Quando abri o envelope e vi seu convite de casamento dentro, fiquei estático. Dizer que milhões de coisas passaram pela minha cabeça naquele momento seria a mais pura mentira: eu simplesmente não pensei em nada! Caminhei em silêncio da caixa de correio até dentro do apartamento, provavelmente com uma cara de zumbi (ao menos era como eu me sentia naquela hora).

Assim que tranquei a porta, me veio à memória sua voz perguntando “Amor, é você? Já chegou do trabalho?” e caí em mim. Sentei no sofá e revisitei o convite com os olhos. Estava tudo lá: letras douradas, papel elegante, o nome de todo mundo em caligrafia rebuscada… Você realmente iria se casar!

Meus olhos marearam e deitei no sofá para evitar que escorressem. Nunca fui do tipo que mostra esse tipo de fraqueza, apesar das críticas que você fazia a essa atitude minha. Com a cabeça sobre a almofada, notei que seu cheiro não estava mais na casa, o cheiro maravilhoso que senti da primeira que nos encontramos, quando fui te ajudar a empurrar o carro enguiçado (a combinação ideal de filme romântico, unindo situação ridícula com pessoas feitas umas pras outras).

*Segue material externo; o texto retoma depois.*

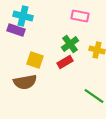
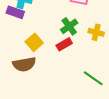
yellow square: (35, 60) -> (34, 42), turned 30

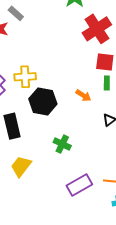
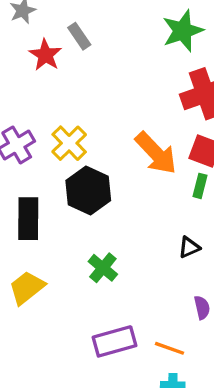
yellow cross: (25, 77) -> (69, 143), turned 35
orange arrow: (83, 95) -> (156, 153), moved, size x1.8

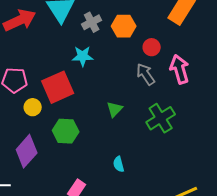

Desde aquele dia, pensar em você e querer estar a seu lado eram as duas únicas coisas de que eu precisava para sobreviver. Para ter isso, aceitei viajar quase todo fim de semana para sua cidade, entrei em um curso de arco e flecha para te fazer companhia, aprendi a comer McDonald’s e fingir que estava uma delícia, briguei com amigos que diziam que você não era a pessoa certa para mim, segurei sua mão quando você contou para seus pais do nosso namoro (e quando eles não me aceitaram e você decidiu morar comigo)…

Foram dois anos maravilhosos! Até o dia em que seu pai, em um jogo sujo, usou a doença da sua mãe como chantagem. Aquele infeliz me chamava de ‘camarada’ quando eu ia te buscar em casa como amigo e até aceitei assistir dois ou três jogos da Portuguesa com ele para tentar me aproximar, ainda que futebol seja tão interessante para mim quanto os hábitos alimentares das lhamas. Mas a máscara caiu e ele exibiu a carranca sem mostrar o mínimo de pudor depois que viramos um casal!

Por um lado, até entendo que você tenha me abandonado e aceitado voltar para casa dos seus pais; você nunca escondeu que sua mãe era seu xodó, e ela merece por ser um doce, embora muito fechada (culpa do seu pai, com certeza!). Me lembro de arrepiar com sua emoção na primeira vez em que ela ligou escondida para você e te desejou boa sorte nas suas decisões; havia uma semana que você havia se mudado para cá.

Apesar das tristezas, estou neste instante sentado aqui no fundo da igreja, escrevendo esta carta de despedida para te mostrar que ainda te amo demais e que respeito que você tenha concordado com o último pedido da sua mãe: casamento na igreja, como pede o costume. Espero conseguir entregá-la ao fim da celebração.

Seja feliz em sua vida, porque na minha essa possibilidade já não existe mais. Tudo o que me resta é, antes de deitar, reler o verso deste convite, onde sua letra inconfundível desenhou as correntes eternas que me prenderão a você:

“Paulo, me perdoe por tudo o que estou te fazendo passar. Saiba que o grande amor da minha vida ainda é e sempre será você. Mil beijos, Renato.”